La courte Berceuse op. 16, qui date de la même période que le Concerto inachevé, était destinée au violon et au piano, Fauré et Musin la créant avant que le compositeur ne l’orchestre et qu’Eugène Ysaÿe ne l’enregistre dès 1912. Quant à la Romance op. 28 (1877), autre page brève, elle aussi pour violon et piano, elle se rattache au romantisme à la manière de Schumann. Composée lors d’un séjour dans la région natale de Fauré, elle s’inspirerait des contours montagneux des lieux, selon une lettre du compositeur. Le flûtiste et chef d’orchestre Philippe Gaubert (1879-1941) l’orchestrera en 1913. La complicité entre Fouchenneret et les pupitres de la formation irlandaise dirigée par Tingaud, est manifeste dans ces pages qui éclairent une aimable facette de l’art empreint de lyrisme du compositeur.
L’Élégie op. 24 (1880, orchestrée en 1901), qui aurait dû être le mouvement lent d’une sonate, est l’une des pages célébrissimes de Fauré. Le violoncelliste anglais Martin Johnson, qui fait partie de l’orchestre irlandais, évite le pathos, tout en soulignant sobrement l’émotion que d’autres ont parfois exagérée. La Fantaisie op. 79 (1898) pour flûte et piano, destinée au virtuose Claude Paul Taffanel (1844-1908), a été orchestrée en 1957 par Louis Aubert (1877-1968), qui fut un élève de Fauré. C’est la version que l’on entend ici, servie par une soliste issue, elle aussi, de l’orchestre, Catriona Ryan, qui en dessine les élégants volutes.

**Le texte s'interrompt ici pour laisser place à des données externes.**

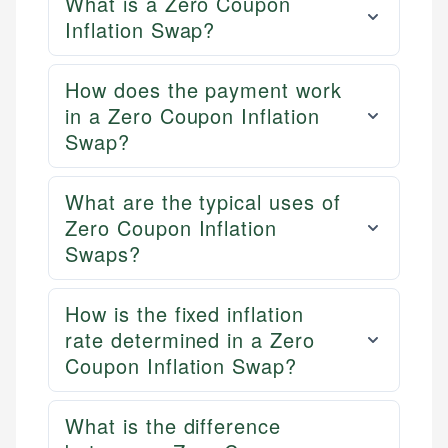
What is a Zero Coupon
Inflation Swap?
How does the payment work
in a Zero Coupon Inflation
Swap?
What are the typical uses of
Zero Coupon Inflation
Swaps?
How is the fixed inflation
rate determined in a Zero
Coupon Inflation Swap?
What is the difference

L’album s’achève avec l’orchestration de 1906 par Henri Rabaud (1873-1949) des six pièces pour piano à quatre mains de la suite Dolly, qui datent du milieu des années 1890 et ont été écrites pour Hélène, qui portait le joli surnom qui sert de titre à l’ensemble ; elle était la fille de la cantatrice Emma Bardac, avec laquelle Fauré eut une liaison et qui épousera Debussy en 1908. Un bouquet final plein de spontanéité, d’inspiration mélodique, de lyrisme tendre et d’émouvante expansion, que Tingaud et ses musiciens irlandais font irradier pour conclure ce bel hommage orchestral à Fauré.